Fatou Jarju, a fish vendor at the market said that she only buys ice when she has fish, adding that the scarcity of fish recently resulted to her not buying ice.
“I cannot buy ice when I don’t have any fish to preserve,” he said.
On the congestion of the Market
The manager further stated that they are on the process of expanding the markets so that it can accommodate many people.
“We know that the market is congested and everyone is coming here to search for a living. We feel sorry for them; we feel sorry for them when the police chase them from the roadside where they sell,” he said.
Most of the vendors that do not have canteens inside the market sit on the roadside to sell whilst blocking the footpath.
“We have to sell our goods in order to earn money and feed our families, so if we don’t have a place inside the market we will be forced to sit on the roadside and sell,” Kaddy Saho said.
Kaddy further said that if the market is expanded and they have places to sit, they will not sit the roadside to sell their goods.
Daily duty collection
Mr.
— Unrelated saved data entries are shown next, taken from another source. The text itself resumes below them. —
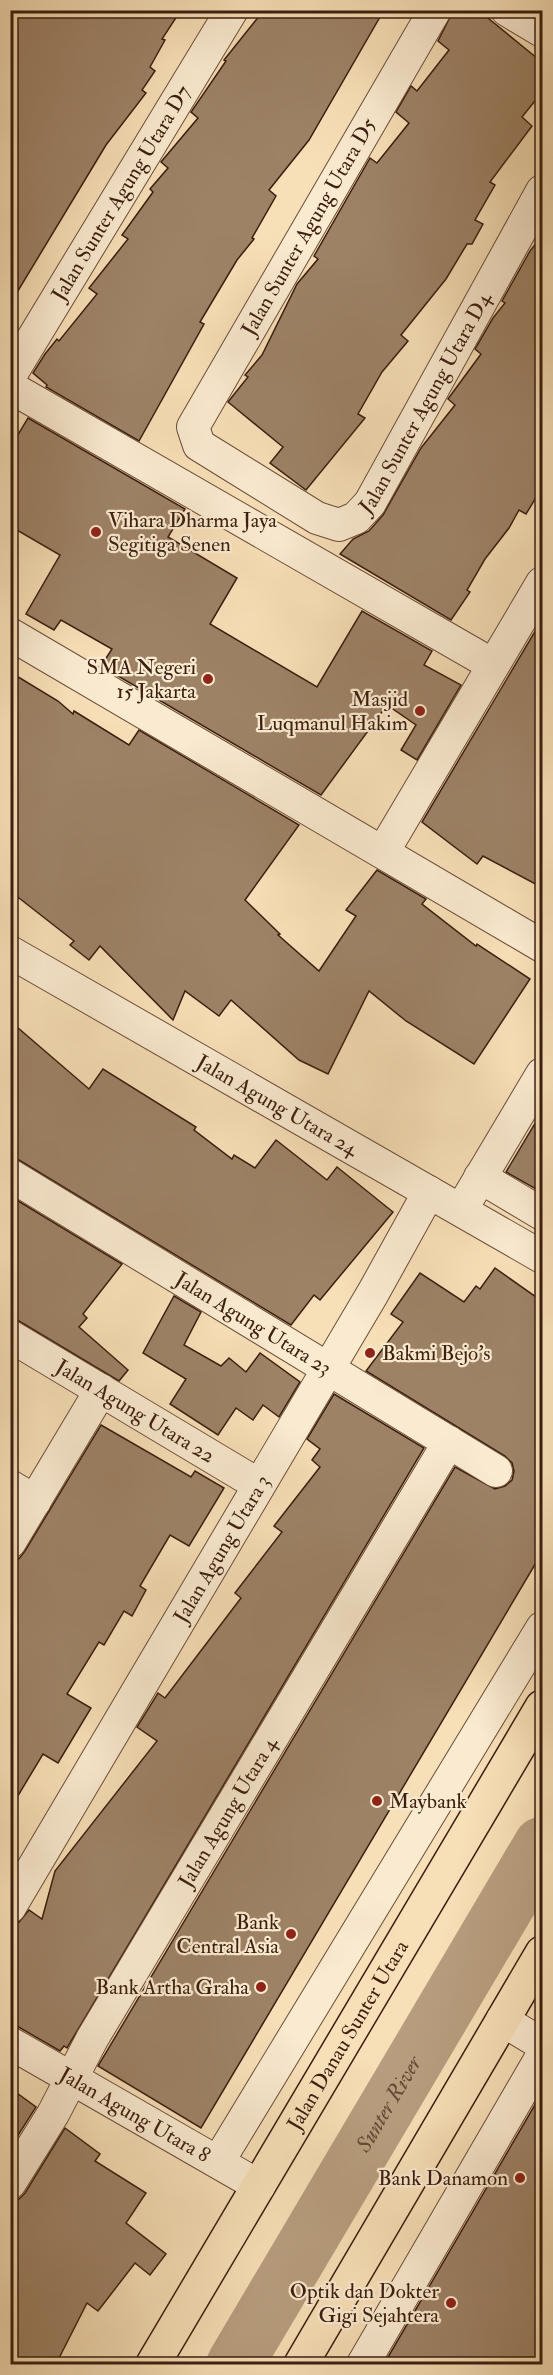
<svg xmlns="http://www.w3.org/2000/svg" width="553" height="2375" viewBox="0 0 553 2375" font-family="'IM FELL Double Pica',serif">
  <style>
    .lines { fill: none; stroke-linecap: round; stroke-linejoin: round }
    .river { stroke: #b79d7e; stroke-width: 57 }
    .building { fill: #9d8266; stroke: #3b1e0f; stroke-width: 1.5 }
    .minor-casing { stroke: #6a4e39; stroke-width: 34 }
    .major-casing { stroke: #3b1e0f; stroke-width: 36 }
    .minor { stroke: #faead0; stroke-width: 32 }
    .major { stroke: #f7dfb7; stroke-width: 33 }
    .poi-dot { fill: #8f2418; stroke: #faead0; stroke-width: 2 }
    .labels { text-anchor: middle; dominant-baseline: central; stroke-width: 4.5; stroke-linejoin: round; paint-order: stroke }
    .street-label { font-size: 21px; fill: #3b1e0f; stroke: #faead0 }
    .poi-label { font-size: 21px; fill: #3b1e0f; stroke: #faead0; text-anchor: end }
    .water-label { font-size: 22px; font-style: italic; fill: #664a36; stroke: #faead0 }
  </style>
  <rect width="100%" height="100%" fill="#f7dfb7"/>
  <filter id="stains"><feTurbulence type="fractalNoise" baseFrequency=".00333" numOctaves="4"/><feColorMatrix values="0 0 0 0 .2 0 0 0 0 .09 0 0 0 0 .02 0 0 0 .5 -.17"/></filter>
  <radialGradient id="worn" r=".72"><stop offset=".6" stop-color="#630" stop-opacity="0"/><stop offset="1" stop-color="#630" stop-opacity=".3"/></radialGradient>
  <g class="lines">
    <path class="river" id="s1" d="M235 2364 542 1845"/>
  </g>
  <g class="building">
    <path d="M10 10H181L162 39 165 40 150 67 155 71 142 90 146 93 106 145 10 304Z"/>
    <path d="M264 10H384L309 140 269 190 276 196 252 238 254 239 237 260 200 322 204 324 139 441 46 387 47 385 33 373 45 354 57 339 59 341 97 294 89 288 128 239 122 235 153 192 150 189 168 168 161 162 198 118 191 112 226 61 224 60Z"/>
    <path d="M478 10 543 63V91L522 117 532 126 490 182 495 185 475 220 483 224 472 244H467L446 279 401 335 408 341 382 372 358 414 365 418 306 490 270 463 283 447 228 402 248 377 245 375 262 355 297 284 318 259 314 256 370 158 377 163 409 123 396 112 411 86 417 91 449 50 438 41 453 11Z"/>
    <path d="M543 235V486L526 514 519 510 509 528 485 559 467 590 470 592 451 620 340 554 353 539 369 531 383 515 421 448 455 405 448 399 481 354 475 349 493 318 505 303 502 301 530 251Z"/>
    <path d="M28 418 185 509 168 537 237 578 210 624 317 687 362 611 432 651 424 665 461 685 417 760 401 750 416 725 387 705 321 795 101 666 112 649 61 620 54 630 26 614 60 555 10 526V448Z"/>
    <path d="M543 618V888L483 856 477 864 422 822Z"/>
    <path d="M10 672 58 701 73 714 74 711 129 745 139 730 299 825 245 900 280 934 278 935 319 971 356 916 346 910 377 870 426 899 422 904 476 946 477 944 530 979 474 1064 406 1021 369 991 328 1074 299 1060 231 1000 219 1016 185 991 173 1020 100 946 89 960 70 945 74 941 10 891Z"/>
    <path d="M10 1021 89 1089 103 1069 196 1127 194 1130 232 1159 234 1155 255 1168 276 1140 327 1180 337 1167 393 1212 320 1300 314 1295 291 1325 19 1160 10 1157Z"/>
    <path d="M543 1110V1193L506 1172Z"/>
    <path d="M10 1196 122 1264 83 1314 87 1318 79 1327 128 1370 119 1381 19 1321 10 1318Z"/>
    <path d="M495 1268 543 1302V1551L201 2128 98 2066 455 1467 495 1489 505 1486 512 1480 514 1471 512 1463 505 1456 366 1371 403 1322 391 1314 420 1273 464 1302 476 1286 480 1289Z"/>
    <path d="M174 1296 201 1312 184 1345 221 1366 229 1358 246 1372 260 1353 300 1382 279 1417 263 1405 253 1420 236 1408 218 1435 170 1404 186 1379 143 1353Z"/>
    <path d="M334 1394 424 1448 67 2048 64 2046 60 2051 10 2022V1925L19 1922 29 1910 42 1919 55 1871 157 1741 137 1727 158 1693 165 1698 241 1598 235 1593 282 1532 274 1526 320 1467 312 1460 320 1449 307 1439Z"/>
    <path d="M101 1425 191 1477 195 1471 224 1488 189 1546 170 1535 140 1586 146 1590 132 1616 124 1611 104 1645 99 1642 67 1694 91 1708 58 1763 43 1754 10 1809V1570L25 1551Z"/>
    <path d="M10 2088 36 2107 10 2148Z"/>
    <path d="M543 2091V2364H384Z"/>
    <path d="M65 2128 100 2154 95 2161 146 2193 126 2223 166 2254 150 2275 135 2263 98 2311 87 2303 56 2364H10V2201L19 2199 25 2193Z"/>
  </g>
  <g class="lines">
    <g class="minor-casing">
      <g id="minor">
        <path id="s2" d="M435 10 193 427 199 445 317 518 339 525 356 518 370 503 542 191"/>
        <path d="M507 10 542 31"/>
        <path id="s3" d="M10 376 232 10"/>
        <path d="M10 387 493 665"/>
        <path d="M10 634 542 946"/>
        <path d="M383 852 542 583"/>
        <path id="s4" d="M10 952 542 1257"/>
        <path id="s5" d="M10 1175 496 1471"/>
        <path d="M480 1177 542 1214"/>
        <path d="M461 1210 542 1074"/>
        <path id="s6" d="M10 1336 259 1485"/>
        <path d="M10 1486 35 1501"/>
        <path d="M10 1542 101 1390"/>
        <path id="s7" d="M10 1907 373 1293 429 1192"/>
        <path d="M502 2020 542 2044"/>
        <path id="s8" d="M10 2043 259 2186"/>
        <path d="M218 2162 542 1628"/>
        <path id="s9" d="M10 2183 53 2114 92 2039 449 1442"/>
        <path d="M363 2364 542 2056"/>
      </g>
    </g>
    <g class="major-casing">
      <g id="major">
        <path id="s10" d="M153 2364 542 1707"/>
        <path d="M301 2364 542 1953"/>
      </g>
    </g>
    <use href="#minor" class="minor"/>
    <use href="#major" class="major"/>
  </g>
  <g class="poi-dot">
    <circle cx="96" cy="532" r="6"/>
    <circle cx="208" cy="679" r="6"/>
    <circle cx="420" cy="711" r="6"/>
    <circle cx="370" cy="1353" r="6"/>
    <circle cx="377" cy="1801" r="6"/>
    <circle cx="291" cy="1934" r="6"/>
    <circle cx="261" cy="1987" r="6"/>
    <circle cx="520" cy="2178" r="6"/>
    <circle cx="451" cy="2303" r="6"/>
  </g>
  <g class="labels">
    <g class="street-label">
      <text stroke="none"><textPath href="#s3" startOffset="214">Jalan Sunter Agung Utara D7</textPath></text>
      <text transform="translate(309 227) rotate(-60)">Jalan Sunter Agung Utara D5</text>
      <text stroke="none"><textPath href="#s2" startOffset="816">Jalan Sunter Agung Utara D4</textPath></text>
      <text stroke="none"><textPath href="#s4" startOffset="308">Jalan Agung Utara 24</textPath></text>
      <text stroke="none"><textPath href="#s5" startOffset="285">Jalan Agung Utara 23</textPath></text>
      <text stroke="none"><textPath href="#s6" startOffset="146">Jalan Agung Utara 22</textPath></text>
      <text stroke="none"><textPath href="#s7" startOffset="416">Jalan Agung Utara 3</textPath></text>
      <text stroke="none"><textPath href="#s9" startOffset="430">Jalan Agung Utara 4</textPath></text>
      <text stroke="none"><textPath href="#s10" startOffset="382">Jalan Danau Sunter Utara</textPath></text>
      <text stroke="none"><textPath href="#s8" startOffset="144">Jalan Agung Utara 8</textPath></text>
    </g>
    <g class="poi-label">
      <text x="108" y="520" text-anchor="start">Vihara Dharma Jaya<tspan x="108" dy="24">Segitiga Senen</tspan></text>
      <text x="196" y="667">SMA Negeri<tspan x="196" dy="24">15 Jakarta</tspan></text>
      <text x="408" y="699">Masjid<tspan x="408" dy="24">Luqmanul Hakim</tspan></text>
      <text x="382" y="1353" text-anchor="start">Bakmi Bejo's</text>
      <text x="389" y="1801" text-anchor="start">Maybank</text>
      <text x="279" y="1922">Bank<tspan x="279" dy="24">Central Asia</tspan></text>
      <text x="249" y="1987">Bank Artha Graha</text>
      <text x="508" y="2178">Bank Danamon</text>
      <text x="439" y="2291">Optik dan Dokter<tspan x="439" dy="24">Gigi Sejahtera</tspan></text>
    </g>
    <g class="water-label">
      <text stroke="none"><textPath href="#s1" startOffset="302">Sunter River</textPath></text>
    </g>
  </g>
  <rect width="553" height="2375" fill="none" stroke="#f7dfb7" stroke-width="36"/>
  <rect x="12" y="12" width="529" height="2351" fill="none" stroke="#3b1e0f" stroke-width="3"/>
  <rect x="18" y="18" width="517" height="2339" fill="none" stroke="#3b1e0f" stroke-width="1.5"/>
  <rect width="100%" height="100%" filter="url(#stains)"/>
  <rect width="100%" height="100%" fill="url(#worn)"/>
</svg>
Cham said that they face challenges in collecting daily duties from the vendors, adding that some of the vendors dodge from paying duty.
“This also affects our performance in revenue collection,” he added.
“It is not that we don’t want to pay duty, sometimes we don’t make any sales and the duty collectors will be on our necks; that is why we run from them,” Awa Bojang, a vegetable vendor said.
Awa added that it is unfair for those vendors who sell outside the market on the roadside to pay duties because they are not using the market spaces.